EGU General Assembly 2020
© Author(s) 2020. This work is distributed under
the Creative Commons Attribution 4.0 License.

Applying machine learning and differential evolution optimization for soil texture predictions at national scale (Germany)

Anika Gebauer1, Ali Sakhaee2, Axel Don2, and Mareike Ließ1
Anika Gebauer et al.
  • 1Helmholtz Centre for Environmental Research GmbH - UFZ, Soil System Science, Leipzig, Germany (
  • 2Thünen Institute of Climate-Smart Agriculture, Braunschweig, Germany

In order to assess the carbon and water storage capacity of agricultural soils at national scale (Germany), spatially continuous, high-resolution soil information on the particle size distribution is an essential requirement. Machine learning models are good at computing complex, composite non-linear functions. They can be trained on point data to relate soil properties (response variable) to approximations of soil forming factors (predictors). Finally, the obtained models can be used for spatial soil property predictions.

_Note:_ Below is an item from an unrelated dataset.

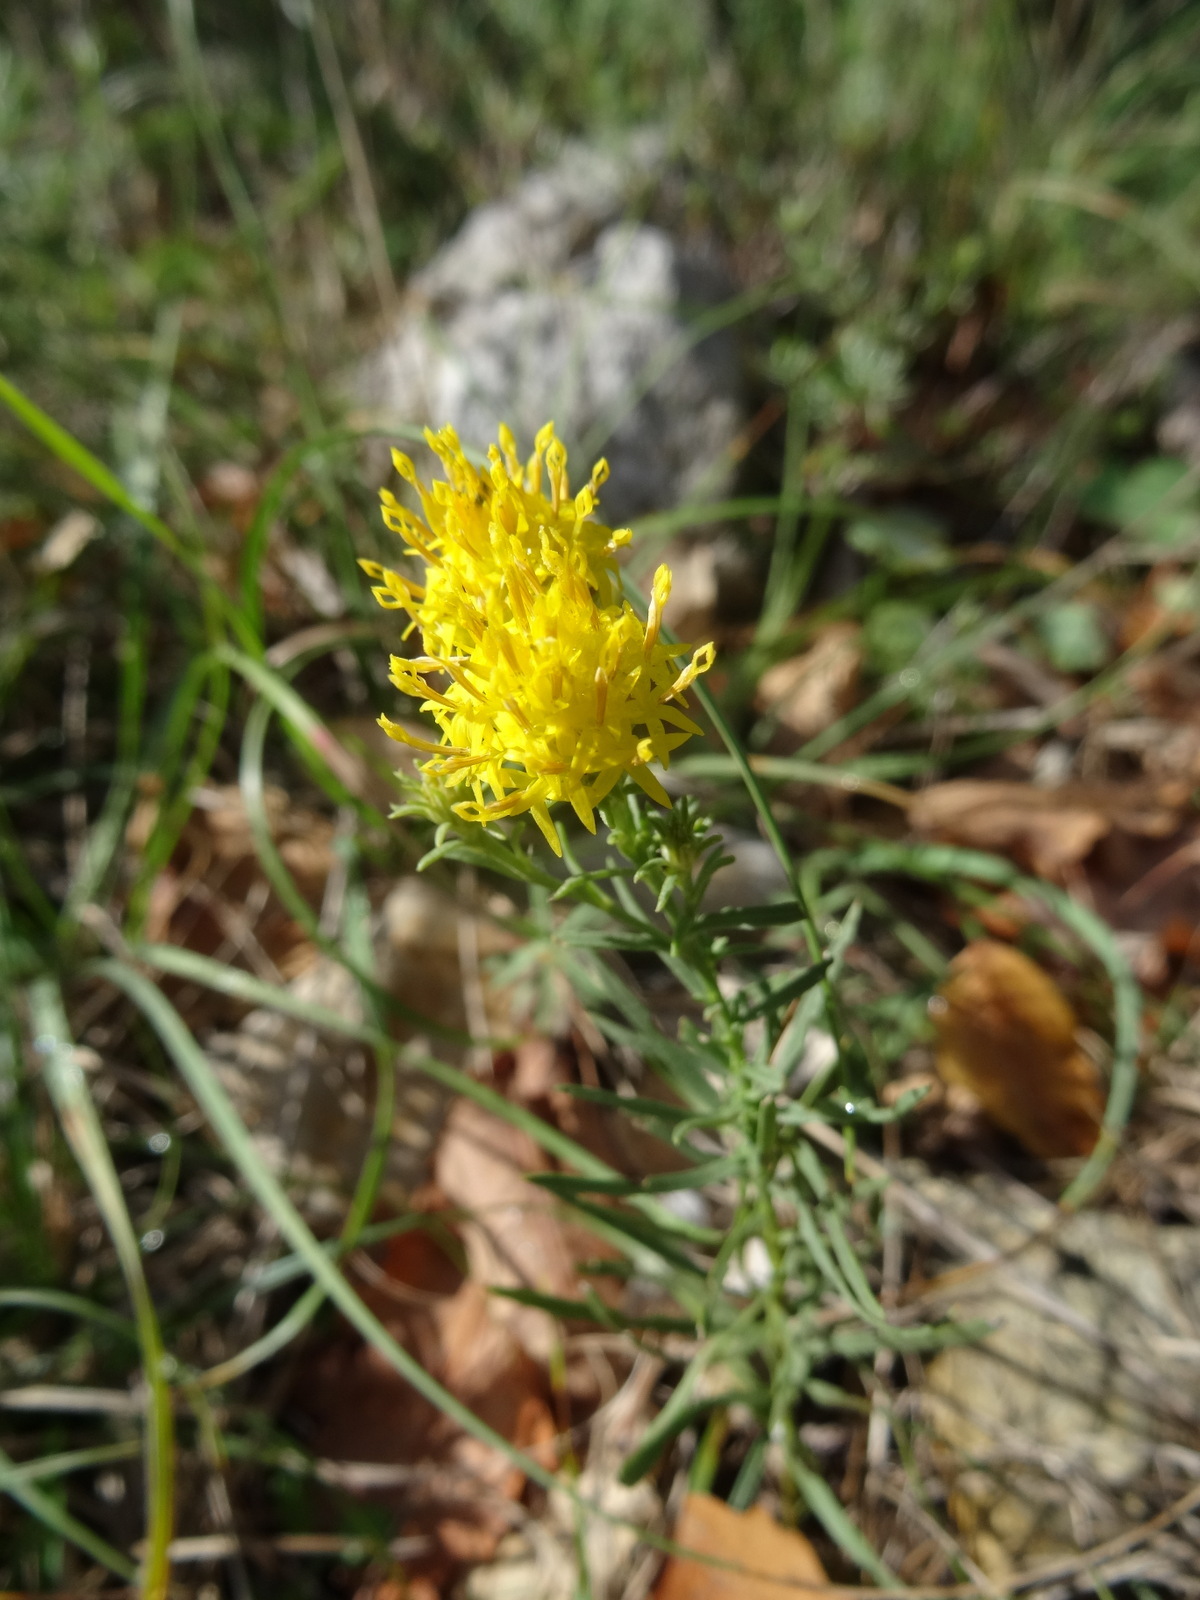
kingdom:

We developed models for topsoil texture regionalization using two powerful algorithms: the boosted regression trees machine learning algorithm, and the differential evolution algorithm applied for parameter tuning. Texture data (clay, silt, sand) originated from two sources: (1) the new soil database of the German Agricultural Soil Inventory (BZE), and (2) the well-known, publicly available database of the European Land Use / Cover Land Survey (LUCAS). BZE texture data results from an eight-kilometer sampling raster (2991 sampling points). LUCAS data from soils under agricultural use (Germany) comprises 1377 sampling points. The predictor datasets included DEM-based topography variables, information on the geographic position, and legacy maps of soil systematic units. In a first step, a nested five-fold cross-validation approach was used to tune and train models on the BZE data. In a second step, the amount of training data was increased by adding two-thirds of the LUCAS data. Model performance was evaluated by (1) cross-validation (RCV²), and (2) by using the remaining LUCAS data as an independent external test set (Rexternal²).

Models trained on the BZE data were able to predict the nation-wide spatial distribution of clay, silt and sand (RCV² = 0.57 – 0.76; Rexternal² = 0.68 – 0.83). Model performance was further enhanced by adding the LUCAS data to the training dataset.

How to cite: Gebauer, A., Sakhaee, A., Don, A., and Ließ, M.: Applying machine learning and differential evolution optimization for soil texture predictions at national scale (Germany), EGU General Assembly 2020, Online, 4–8 May 2020, EGU2020-11797,, 2020

This abstract will not be presented.